According to the Environmental Protection Agency, approximately 11 million pounds of undergarments end up in US landfills every day. The apparel industry, which includes lingerie, creates more than 15 million tons of textile waste every year. EPA data show fewer than 3 million tons of that are recycled. Most of that waste goes to landfills.

But the real problems start with the supply chains that rely on virgin materials and resource-intensive processes. This linear system model has made fashion a big polluter. It currently contributes about ten percent of all CO2 emissions and produces nearly 20 percent of all global wastewater.

Bras are unwearable unless they’re comfortable. But materials, like cotton, which is used in a number of bra styles, is one of the biggest polluters. It requires more pesticides than any other crop and uses an intense amount of water. A single cotton t-shirt can use as much as 3,000 gallons of water—twice as much as it takes to make an average-sized steak.

Nylon and polyester—two of the biggest materials used in bras—are also big threats to the environment. While cotton eventually biodegrades, neither nylon nor polyester do. They’re not as water-intensive as cotton, but they do require petrochemicals, which are big a problem for the planet both in drilling and in the pollution created.

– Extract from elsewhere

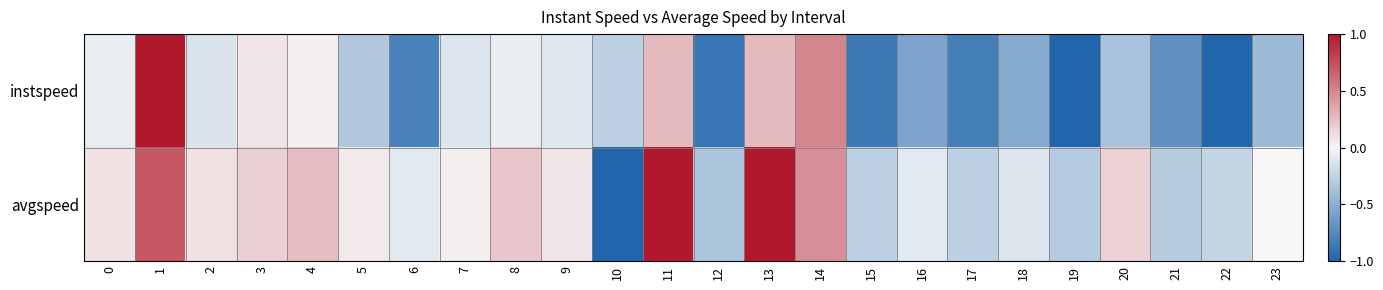

Which has a higher value, 3 or 15?

3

There are innovations happening in polyester, mostly in the form of making recycled polyester fabric out of plastic waste like water and soda bottles or ocean plastic. Sportswear giant Adidas has created 2 new textiles – Primeblue and Primegreen – from ocean plastic waste. Other designers are working materials like bamboo viscose or innovations such as low-water or natural dyeing processes.

Sustainable Bras

Can’t totally let the girls run free? Sometimes wearing a bra is unavoidable. Give these sustainable options a try.

1. People Tree

A leader in sustainable fashion since 1991, People Tree uses eco-friendly materials, including those that are Fair Trade certified. It doesn’t just source quality materials, though–they’re working in compliance with the Small Producers Organizations Code of Conduct in an effort to support artisans and textile growers alike. The first company to be awarded the World Fair Trade Organisation product label, People Tree is guided by principles of fair trade, fair wages, good working conditions, transparency, environmental best practices, and gender equality. 

2. Naja

It’s easy to see why women in the 1960s and ’70s were so keen on bra burning. Have you seen what was available back then? Nothing short of corsets, bras were thick, overloaded with straps and hooks hard to get in or out of. Enter: Naja. It’s got all of the ethos attached to the bra-burning movement like supporting equal rights for women, child-free labor, and protecting the planet—but with a sexy, sleek bra you’ll actually want to wear. It uses materials made from recycled plastics and employs digital printing to reduce wastewater from fabric dyeing. Its Underwear for Hope program helps educate and employ women.

3. PACT

If a happy medium exists between the bra-d and the braless, it’s most certainly the bralette. While it may sounds like an excessively feminine twist on the sturdier bra, the bralette is more multi-functional camisole soft meets sportsbra utility. And for PACT, it’s also a medium for social change: the brand is committed to sweatshop and child-labor-free practices. The bralettes are made with organic cotton and at least 50 percent Fair Trade materials.